## YOUR TASK
Lines before the one containing "X1432560Y467360D03*" are excluded; reproduce that line and all lines after it in the entries below, exactly.

## SUPPLIED DATA

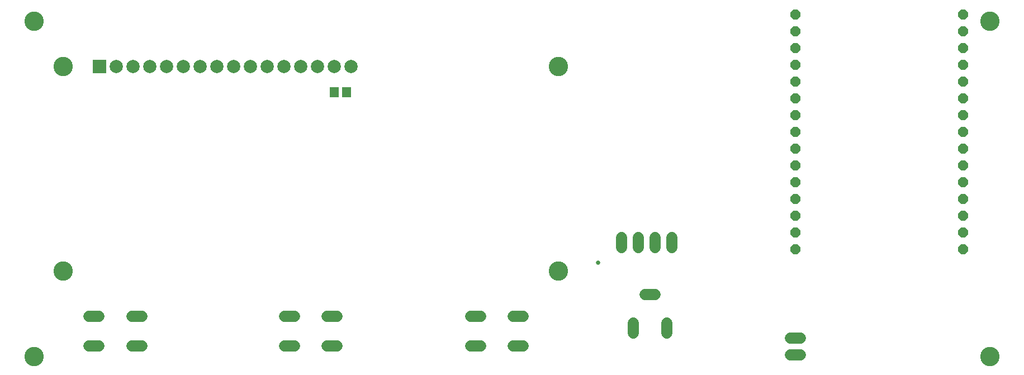
<source format=gbr>
G04 EAGLE Gerber RS-274X export*
G75*
%MOMM*%
%FSLAX34Y34*%
%LPD*%
%INSoldermask Bottom*%
%IPPOS*%
%AMOC8*
5,1,8,0,0,1.08239X$1,22.5*%
G01*
%ADD10C,2.927000*%
%ADD11C,1.651000*%
%ADD12R,2.006600X2.006600*%
%ADD13C,2.006600*%
%ADD14R,1.427000X1.627000*%
%ADD15P,1.677055X8X22.500000*%
%ADD16C,0.652000*%


D10*
X25400Y533400D03*
X25400Y25400D03*
X1473200Y25400D03*
X1473200Y533400D03*
D11*
X1186180Y53340D02*
X1170940Y53340D01*
X1170940Y27940D02*
X1186180Y27940D01*
D12*
X124500Y464880D03*
D13*
X149900Y464880D03*
X175300Y464880D03*
X200700Y464880D03*
X226100Y464880D03*
X251500Y464880D03*
X276900Y464880D03*
X302300Y464880D03*
X327700Y464880D03*
X353100Y464880D03*
X378500Y464880D03*
X403900Y464880D03*
X429300Y464880D03*
X454700Y464880D03*
X480100Y464880D03*
X505500Y464880D03*
D10*
X69500Y464880D03*
X69500Y154880D03*
X819500Y464880D03*
X819500Y154880D03*
D14*
X498958Y425450D03*
X479958Y425450D03*
D11*
X991870Y205740D02*
X991870Y190500D01*
X966470Y190500D02*
X966470Y205740D01*
X941070Y205740D02*
X941070Y190500D01*
X915670Y190500D02*
X915670Y205740D01*
D15*
X1432560Y187960D03*
X1432560Y264160D03*
X1432560Y289560D03*
X1432560Y365760D03*
X1178560Y264160D03*
X1178560Y238760D03*
X1178560Y289560D03*
X1432560Y238760D03*
X1432560Y391160D03*
X1432560Y416560D03*
X1432560Y441960D03*
X1432560Y518160D03*
X1432560Y543560D03*
X1178560Y365760D03*
X1178560Y340360D03*
X1178560Y314960D03*
X1178560Y416560D03*
X1178560Y391160D03*
X1178560Y467360D03*
X1178560Y441960D03*
X1178560Y543560D03*
X1178560Y213360D03*
X1432560Y213360D03*
X1432560Y467360D03*
X1432560Y314960D03*
X1432560Y492760D03*
X1432560Y340360D03*
X1178560Y187960D03*
X1178560Y492760D03*
X1178560Y518160D03*
D11*
X484632Y40894D02*
X469392Y40894D01*
X419608Y40894D02*
X404368Y40894D01*
X469392Y86106D02*
X484632Y86106D01*
X419608Y86106D02*
X404368Y86106D01*
X188722Y40894D02*
X173482Y40894D01*
X123698Y40894D02*
X108458Y40894D01*
X173482Y86106D02*
X188722Y86106D01*
X123698Y86106D02*
X108458Y86106D01*
X751332Y40894D02*
X766572Y40894D01*
X701548Y40894D02*
X686308Y40894D01*
X751332Y86106D02*
X766572Y86106D01*
X701548Y86106D02*
X686308Y86106D01*
X933450Y76200D02*
X933450Y60960D01*
X984250Y60960D02*
X984250Y76200D01*
X966470Y119380D02*
X951230Y119380D01*
D16*
X880110Y167640D03*
M02*

</source>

## SOLUTION
X1432560Y467360D03*
X1432560Y314960D03*
X1432560Y492760D03*
X1432560Y340360D03*
X1178560Y187960D03*
X1178560Y492760D03*
X1178560Y518160D03*
D11*
X484632Y40894D02*
X469392Y40894D01*
X419608Y40894D02*
X404368Y40894D01*
X469392Y86106D02*
X484632Y86106D01*
X419608Y86106D02*
X404368Y86106D01*
X188722Y40894D02*
X173482Y40894D01*
X123698Y40894D02*
X108458Y40894D01*
X173482Y86106D02*
X188722Y86106D01*
X123698Y86106D02*
X108458Y86106D01*
X751332Y40894D02*
X766572Y40894D01*
X701548Y40894D02*
X686308Y40894D01*
X751332Y86106D02*
X766572Y86106D01*
X701548Y86106D02*
X686308Y86106D01*
X933450Y76200D02*
X933450Y60960D01*
X984250Y60960D02*
X984250Y76200D01*
X966470Y119380D02*
X951230Y119380D01*
D16*
X880110Y167640D03*
M02*

</source>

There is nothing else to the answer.